The following Perl script works for both examples you have supplied (on Linux with Perl 5.10.0). Before using it, make sure you have a backup of your original html files. By default, it will only print the result on stdout without changing any file.
#!/usr/bin/perl
$overwrite = 0;
# get rid of default line separator to facilitate slurping in a $scalar var
$/ = '';
foreach $filename (#ARGV)
{
# slurp entire file in $text variable
open FH, "<$filename";
$full_text = <FH>;
close FH;
if ($overwrite)
{
! -f "$filename.bak" && rename $filename, "$filename.bak";
}
# match everything that is found before the body tag, everything
# between and including the body tags, and what follows
# s modifier causes full_text to be considered a single long string
# instead of individual lines
($before_body, $body, $after_body) = ($full_text =~ m!(.*)<body>(.*)</body>(.*)!s);
#print $before_body, $body, $after_body;
# Discard unwanted tags from the body
$body =~ s%<span.*?>%%sg;
$body =~ s%</span.*?>%%sg;
$body =~ s%<p.*?>%%sg;
$body =~ s%</p.*?>%%sg;
$body =~ s%<!.*?>%%sg;
# Remaining leading and trailing whitespace likely to be newlines: remove
$body =~ s%^\s*%%sg;
$body =~ s%\s*$%%sg;
if ($overwrite)
{
open FH, ">$filename";
print FH $before_body, "<body>\n<p class=\"Notes\">$body</p>\n</body>", $after_body;
close FH;
}
else
{
print $before_body, "<body>\n<p class=\"Notes\">$body</p>\n</body>", $after_body;
}
}
To use it:
./script.pl file1.html
./script.pl file1.html file2.html
./script.pl *.html
Tweak it and when you're happy set $overwrite=1. The script creates a .bak only if it does not already exist.
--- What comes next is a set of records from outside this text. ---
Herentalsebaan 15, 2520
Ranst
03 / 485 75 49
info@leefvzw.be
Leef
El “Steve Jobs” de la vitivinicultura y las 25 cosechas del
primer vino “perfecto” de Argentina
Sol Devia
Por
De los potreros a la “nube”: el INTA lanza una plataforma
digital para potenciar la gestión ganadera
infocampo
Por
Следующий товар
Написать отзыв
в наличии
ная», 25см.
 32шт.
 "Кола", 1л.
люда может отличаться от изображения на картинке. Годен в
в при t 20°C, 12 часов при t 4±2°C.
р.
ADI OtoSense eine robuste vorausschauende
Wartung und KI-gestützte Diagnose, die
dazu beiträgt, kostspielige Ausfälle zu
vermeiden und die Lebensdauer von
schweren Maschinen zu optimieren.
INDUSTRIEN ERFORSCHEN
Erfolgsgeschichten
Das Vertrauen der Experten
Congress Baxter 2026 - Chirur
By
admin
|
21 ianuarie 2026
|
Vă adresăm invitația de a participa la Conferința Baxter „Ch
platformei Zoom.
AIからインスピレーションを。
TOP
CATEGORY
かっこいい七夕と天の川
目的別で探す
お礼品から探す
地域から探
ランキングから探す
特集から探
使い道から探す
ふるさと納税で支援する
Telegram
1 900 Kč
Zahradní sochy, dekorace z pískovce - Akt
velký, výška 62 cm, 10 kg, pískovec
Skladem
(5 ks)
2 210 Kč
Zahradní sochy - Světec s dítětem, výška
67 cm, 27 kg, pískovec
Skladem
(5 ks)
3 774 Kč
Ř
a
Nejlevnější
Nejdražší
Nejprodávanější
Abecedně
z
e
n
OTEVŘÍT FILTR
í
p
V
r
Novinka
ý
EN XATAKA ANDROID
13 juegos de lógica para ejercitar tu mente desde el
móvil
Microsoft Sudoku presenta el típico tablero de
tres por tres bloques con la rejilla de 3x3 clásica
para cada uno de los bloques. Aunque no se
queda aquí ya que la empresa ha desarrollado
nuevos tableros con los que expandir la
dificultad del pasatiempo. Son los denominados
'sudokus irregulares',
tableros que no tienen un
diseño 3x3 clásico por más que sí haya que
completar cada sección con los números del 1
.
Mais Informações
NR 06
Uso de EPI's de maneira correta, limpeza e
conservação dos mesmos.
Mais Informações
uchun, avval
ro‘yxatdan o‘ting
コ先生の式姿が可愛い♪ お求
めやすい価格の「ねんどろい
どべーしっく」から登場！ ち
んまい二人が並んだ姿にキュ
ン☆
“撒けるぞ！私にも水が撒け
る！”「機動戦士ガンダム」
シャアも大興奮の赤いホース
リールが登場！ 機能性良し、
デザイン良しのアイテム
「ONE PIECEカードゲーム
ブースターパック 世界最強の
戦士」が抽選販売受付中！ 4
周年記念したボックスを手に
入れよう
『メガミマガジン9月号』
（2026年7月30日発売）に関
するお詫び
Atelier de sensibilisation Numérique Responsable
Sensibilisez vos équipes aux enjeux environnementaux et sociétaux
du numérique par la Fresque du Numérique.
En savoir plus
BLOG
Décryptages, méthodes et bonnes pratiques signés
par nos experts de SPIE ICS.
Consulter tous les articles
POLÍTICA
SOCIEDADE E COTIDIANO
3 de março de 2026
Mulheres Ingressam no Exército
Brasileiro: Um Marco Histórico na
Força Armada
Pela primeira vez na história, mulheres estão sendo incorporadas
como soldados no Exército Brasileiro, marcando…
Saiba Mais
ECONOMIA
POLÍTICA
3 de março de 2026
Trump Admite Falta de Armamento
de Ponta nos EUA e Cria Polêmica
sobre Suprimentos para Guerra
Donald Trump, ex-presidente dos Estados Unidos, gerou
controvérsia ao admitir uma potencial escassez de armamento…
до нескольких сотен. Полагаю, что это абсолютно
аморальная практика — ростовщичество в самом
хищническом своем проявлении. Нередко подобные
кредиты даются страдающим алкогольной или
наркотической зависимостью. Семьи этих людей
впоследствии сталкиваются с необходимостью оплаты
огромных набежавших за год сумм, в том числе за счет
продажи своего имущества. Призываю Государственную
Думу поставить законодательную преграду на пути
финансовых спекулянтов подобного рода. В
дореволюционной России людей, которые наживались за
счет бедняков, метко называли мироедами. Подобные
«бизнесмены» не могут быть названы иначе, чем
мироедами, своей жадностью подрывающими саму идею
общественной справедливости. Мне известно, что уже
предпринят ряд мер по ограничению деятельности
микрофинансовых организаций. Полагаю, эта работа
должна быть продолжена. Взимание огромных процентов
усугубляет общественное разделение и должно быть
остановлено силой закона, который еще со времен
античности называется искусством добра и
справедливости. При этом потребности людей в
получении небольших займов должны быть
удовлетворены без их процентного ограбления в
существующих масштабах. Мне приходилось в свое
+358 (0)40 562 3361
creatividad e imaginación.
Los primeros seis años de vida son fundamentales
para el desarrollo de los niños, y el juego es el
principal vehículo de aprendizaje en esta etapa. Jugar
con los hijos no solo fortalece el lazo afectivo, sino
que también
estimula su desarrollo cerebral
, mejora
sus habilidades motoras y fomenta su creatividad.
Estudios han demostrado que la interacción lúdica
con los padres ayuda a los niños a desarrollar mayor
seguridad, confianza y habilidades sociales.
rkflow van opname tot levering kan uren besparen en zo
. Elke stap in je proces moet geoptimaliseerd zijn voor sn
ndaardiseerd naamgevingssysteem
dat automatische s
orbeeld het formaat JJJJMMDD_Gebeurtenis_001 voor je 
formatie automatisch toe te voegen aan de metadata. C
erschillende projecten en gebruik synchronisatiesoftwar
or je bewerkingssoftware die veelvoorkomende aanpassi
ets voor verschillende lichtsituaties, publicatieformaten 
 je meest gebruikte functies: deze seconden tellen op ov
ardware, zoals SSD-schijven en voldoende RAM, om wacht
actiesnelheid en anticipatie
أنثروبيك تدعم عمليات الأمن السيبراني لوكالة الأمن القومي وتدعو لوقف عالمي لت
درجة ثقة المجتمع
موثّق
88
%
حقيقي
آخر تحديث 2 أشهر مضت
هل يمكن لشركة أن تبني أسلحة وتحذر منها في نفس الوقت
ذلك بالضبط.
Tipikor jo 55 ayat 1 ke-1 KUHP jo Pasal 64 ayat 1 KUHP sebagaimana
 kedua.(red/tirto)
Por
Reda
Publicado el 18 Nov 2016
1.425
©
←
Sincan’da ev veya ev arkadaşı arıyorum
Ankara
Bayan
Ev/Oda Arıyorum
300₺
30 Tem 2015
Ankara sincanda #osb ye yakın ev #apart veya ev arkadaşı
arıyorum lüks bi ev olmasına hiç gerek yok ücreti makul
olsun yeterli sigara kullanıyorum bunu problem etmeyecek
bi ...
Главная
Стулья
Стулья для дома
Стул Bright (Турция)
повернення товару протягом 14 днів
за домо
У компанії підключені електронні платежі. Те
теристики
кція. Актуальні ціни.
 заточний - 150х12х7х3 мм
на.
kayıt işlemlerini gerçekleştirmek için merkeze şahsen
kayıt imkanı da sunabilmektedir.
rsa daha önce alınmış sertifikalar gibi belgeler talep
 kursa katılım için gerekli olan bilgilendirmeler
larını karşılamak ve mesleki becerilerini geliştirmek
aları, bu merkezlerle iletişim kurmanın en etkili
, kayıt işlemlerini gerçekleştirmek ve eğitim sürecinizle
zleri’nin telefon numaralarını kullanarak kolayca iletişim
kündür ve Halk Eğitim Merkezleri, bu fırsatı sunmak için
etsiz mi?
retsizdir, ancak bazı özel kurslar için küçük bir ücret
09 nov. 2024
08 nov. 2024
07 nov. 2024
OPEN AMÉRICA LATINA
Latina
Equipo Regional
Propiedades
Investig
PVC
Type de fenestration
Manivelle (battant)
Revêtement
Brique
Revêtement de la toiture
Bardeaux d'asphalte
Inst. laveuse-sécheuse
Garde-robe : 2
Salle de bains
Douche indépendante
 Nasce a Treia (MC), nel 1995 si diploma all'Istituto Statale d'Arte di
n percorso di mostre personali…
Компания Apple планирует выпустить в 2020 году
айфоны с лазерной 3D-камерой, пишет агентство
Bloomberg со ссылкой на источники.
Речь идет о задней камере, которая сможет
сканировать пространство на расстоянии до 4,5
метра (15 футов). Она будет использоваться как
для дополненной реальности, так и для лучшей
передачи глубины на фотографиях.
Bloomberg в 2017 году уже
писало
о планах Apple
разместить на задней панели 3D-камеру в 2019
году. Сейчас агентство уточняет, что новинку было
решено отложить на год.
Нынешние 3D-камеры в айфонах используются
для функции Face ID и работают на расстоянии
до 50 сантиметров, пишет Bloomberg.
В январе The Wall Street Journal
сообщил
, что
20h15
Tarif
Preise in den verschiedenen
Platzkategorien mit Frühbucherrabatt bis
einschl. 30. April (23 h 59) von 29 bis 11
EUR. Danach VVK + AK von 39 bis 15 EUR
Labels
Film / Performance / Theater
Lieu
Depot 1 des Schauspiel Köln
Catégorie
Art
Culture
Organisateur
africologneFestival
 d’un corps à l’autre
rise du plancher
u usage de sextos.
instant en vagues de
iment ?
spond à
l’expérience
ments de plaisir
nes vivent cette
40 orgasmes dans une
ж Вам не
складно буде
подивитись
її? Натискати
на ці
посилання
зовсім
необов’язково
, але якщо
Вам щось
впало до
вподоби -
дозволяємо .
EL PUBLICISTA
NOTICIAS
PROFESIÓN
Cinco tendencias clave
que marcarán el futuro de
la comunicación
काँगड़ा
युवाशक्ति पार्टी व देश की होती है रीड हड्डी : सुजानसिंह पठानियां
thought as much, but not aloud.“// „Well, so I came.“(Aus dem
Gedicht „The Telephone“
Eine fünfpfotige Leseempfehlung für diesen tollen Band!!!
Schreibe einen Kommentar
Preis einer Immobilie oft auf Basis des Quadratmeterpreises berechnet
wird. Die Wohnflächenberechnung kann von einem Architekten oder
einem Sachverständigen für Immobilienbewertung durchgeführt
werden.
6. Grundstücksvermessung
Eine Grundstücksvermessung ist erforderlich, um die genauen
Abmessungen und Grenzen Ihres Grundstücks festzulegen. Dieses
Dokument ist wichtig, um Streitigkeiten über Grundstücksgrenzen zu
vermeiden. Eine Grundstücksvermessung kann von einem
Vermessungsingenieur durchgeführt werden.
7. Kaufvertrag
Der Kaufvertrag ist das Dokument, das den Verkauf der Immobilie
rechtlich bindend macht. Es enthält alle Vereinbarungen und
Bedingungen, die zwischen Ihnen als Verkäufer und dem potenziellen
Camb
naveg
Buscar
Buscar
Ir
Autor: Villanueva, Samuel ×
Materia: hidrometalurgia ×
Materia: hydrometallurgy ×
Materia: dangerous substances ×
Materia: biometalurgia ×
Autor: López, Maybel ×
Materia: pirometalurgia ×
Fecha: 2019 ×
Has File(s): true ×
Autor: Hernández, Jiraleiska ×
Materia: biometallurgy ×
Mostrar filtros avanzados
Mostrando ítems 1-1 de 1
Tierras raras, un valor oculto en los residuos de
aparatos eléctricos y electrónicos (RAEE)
If you have 1 entry per file, no rigid structure in these files, and possibly multiple lines, I would go for a php or perl script to process them file by file, while emitting suitable warnings when the patterns don't match.
use
php -f thescript.php
to execute thescript.php, which contains
<?php
$path = "datapath/";
$dir = opendir($path);
while ( ( $fn = readdir($dir) ) !== false )
{
if ( preg_match("/html$/",$fn) ) process($path.$fn);
}
function process($file)
{
$in = file_get_contents($file);
$in2 = str_replace("\n"," ",strip_tags($in,"<i>"));
if ( preg_match("#^(.*)<i>(.*)</i>(.*)$#i",$in2,$match) )
{
list($dummy,$p0,$p1,$p2) = $match;
$out = "<body>$p0<i>$p1</i>$p2</body>";
file_put_contents($file.".out",$out);
} else {
print "Problem with $file? (stripped down to: $in2)\n";
file_put_contents($file.".problematic",$in);
}
}
?>
you could tweak this to your needs until the number of misses is low enough to do the last few by hand. You probably need to add some $p0 = trim($p0); etc to sanitize everything.